Play By Color (2016)
When I unboxed my first Schoenhut toy piano a few years, I was surprised and delighted to find a small, colorful booklet included with it entitled “Play By Color.” This booklet contained around a dozen simple tunes (“Twinkle, Twinkle, Little Star,” “Happy Birthday,” etc.) with vibrant blocks of color superimposed over each note. A corresponding color-strip made of heavy paper was included as well, which could be placed above the keys of the toy piano to act as a kind of decoder—a ‘green’ note on the page indicated to play the key with the ‘green’ color above it.

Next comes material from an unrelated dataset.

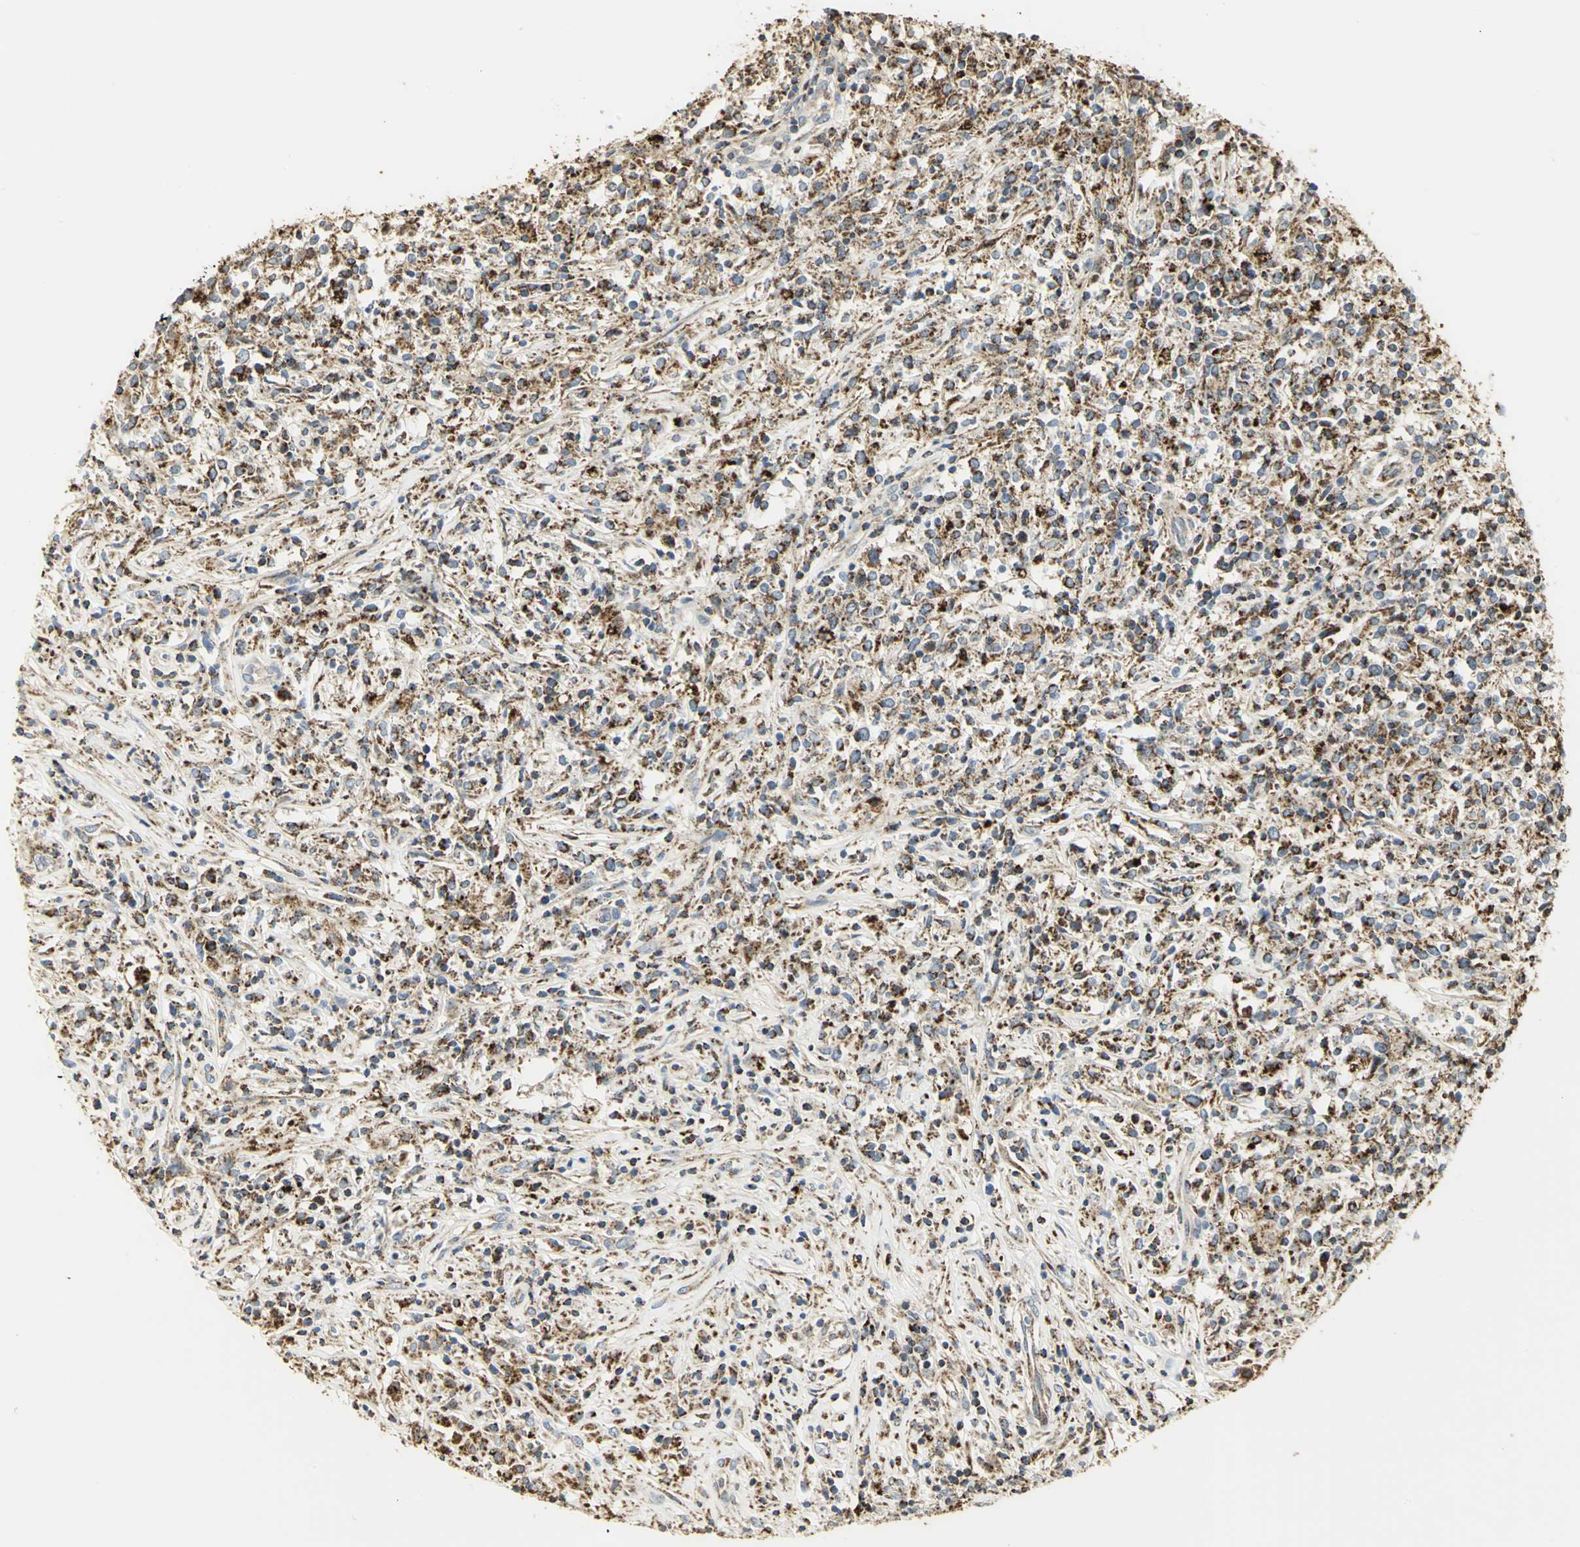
{"staining": {"intensity": "strong", "quantity": ">75%", "location": "cytoplasmic/membranous"}, "tissue": "lymphoma", "cell_type": "Tumor cells", "image_type": "cancer", "snomed": [{"axis": "morphology", "description": "Malignant lymphoma, non-Hodgkin's type, High grade"}, {"axis": "topography", "description": "Lymph node"}], "caption": "Strong cytoplasmic/membranous positivity for a protein is seen in approximately >75% of tumor cells of lymphoma using IHC.", "gene": "VDAC1", "patient": {"sex": "female", "age": 84}}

As a pianist and researcher, I am fascinated by the semiotic frameworks and operations necessary for the visual communication of musical ideas. While the color-system employed by Schoenhut undoubtedly works for picking out the notes of simple melodies, the same methodology applied to complex repertoire convolutes rather than clarifies most facets of a work's musical information. Certain relationships between data are magnified, while many others are erased, shrouded, or otherwise obscured.
Ultimately, these visual works are not intended to have any utility as alternative notations for pre-existing musical ideas. Instead, these pieces explore facets of musical notation strictly on the visual-cognitive level. They are echoes and imprints, departing from and returning again to unsounding structures, existing in the liminal space between form and possibility.